外国人に防災かるた 英語併記、やさしく解説 つくばの防災士考案 茨城
外国人に防災意識を高めてもらおうと、簡単な日本語で書かれた「防災かるた」が今月、発売された。考案したのは茨城県つくば市在住の防災士、水谷浩子さん(64)。英語と日本語を併記し「停電」「復旧」など外国人には難しい日本語もやさしく解説。「遊びながら防災知識を身に付けて」と活用を呼びかけている。
商品名は「やさしいにほんごで ぼうさいかるた」(白泉社)。読み札の文言だけでなく、絵札のイラストも水谷さんが自ら描いた。

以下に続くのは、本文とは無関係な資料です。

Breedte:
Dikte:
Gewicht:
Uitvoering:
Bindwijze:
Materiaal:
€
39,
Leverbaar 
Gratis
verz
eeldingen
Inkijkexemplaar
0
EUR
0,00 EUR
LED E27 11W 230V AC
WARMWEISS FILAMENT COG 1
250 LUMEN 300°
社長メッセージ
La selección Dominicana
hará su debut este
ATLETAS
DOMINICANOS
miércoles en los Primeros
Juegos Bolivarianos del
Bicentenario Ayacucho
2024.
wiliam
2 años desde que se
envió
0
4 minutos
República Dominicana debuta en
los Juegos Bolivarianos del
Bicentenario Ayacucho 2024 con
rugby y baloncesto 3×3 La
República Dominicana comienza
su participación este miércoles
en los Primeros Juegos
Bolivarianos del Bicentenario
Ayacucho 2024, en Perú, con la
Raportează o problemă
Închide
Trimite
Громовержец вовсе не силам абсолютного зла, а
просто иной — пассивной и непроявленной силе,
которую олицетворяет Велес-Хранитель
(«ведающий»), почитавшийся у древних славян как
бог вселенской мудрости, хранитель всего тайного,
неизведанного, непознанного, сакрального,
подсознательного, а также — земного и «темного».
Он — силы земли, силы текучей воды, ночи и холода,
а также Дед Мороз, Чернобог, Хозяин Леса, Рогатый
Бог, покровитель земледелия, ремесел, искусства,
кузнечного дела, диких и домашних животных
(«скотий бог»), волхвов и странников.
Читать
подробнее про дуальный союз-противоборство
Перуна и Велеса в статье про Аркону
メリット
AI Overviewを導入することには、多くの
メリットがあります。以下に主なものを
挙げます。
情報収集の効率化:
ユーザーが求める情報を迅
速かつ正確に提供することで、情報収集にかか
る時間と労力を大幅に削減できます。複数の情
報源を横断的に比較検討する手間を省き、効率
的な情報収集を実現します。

かるたでは、災害時に欠かせないハザードマップや所在を知らせるホイッスルの準備をはじめ、給水車の存在や避難時の心構えなどを呼びかける。近隣住民との声のかけ合い、避難訓練への参加の大切さも説明しており、すぐに役立つ防災情報を盛り込んだ。
水谷さんは、簡単な日本語でおしゃべりする同市の外国人支援サークルの一員。2011年の東日本大震災を契機に防災士の資格を取得した。
サークル活動を通して、交流のある外国人の母親から「日本は地震の多い国。でも、何を用意しておけばいいのか分からない」と悩みを打ち明けられたことがかるた制作のきっかけとなった。自身もスイスで子育てを経験し、「当時は夫以外に頼れる人がおらず、とても不安だった」と振り返る。
22年春ごろから1人でかるた制作を開始。読み札の文言は、防災士の知識を生かして考えた。同年末ごろ、外国人対象の防災講座で完成したかるたを使って遊んだところ好評だったため、その後も市内の防災イベントなどで披露してきた。
かるたのうわさが広まり同社で商品化が決定。防災科学技術研究所(同市)の研究員による監修や米国在住の知人や大学教授らに英文のチェックを受けたかるたを市内の全小中学校に寄贈しようとクラウドファンディング(CF)も実施。すでに当初の目標は達成したが、全国の自治体や学校にも送ろうとCFを継続し、13日までに目標額117万円を超える約140万円を集めた。
水谷さんは「かるたで学べる防災知識はすぐに実践できる内容。外国人だけでなく、日本人でも楽しく学べる。どんどん広めていきたい」と話している。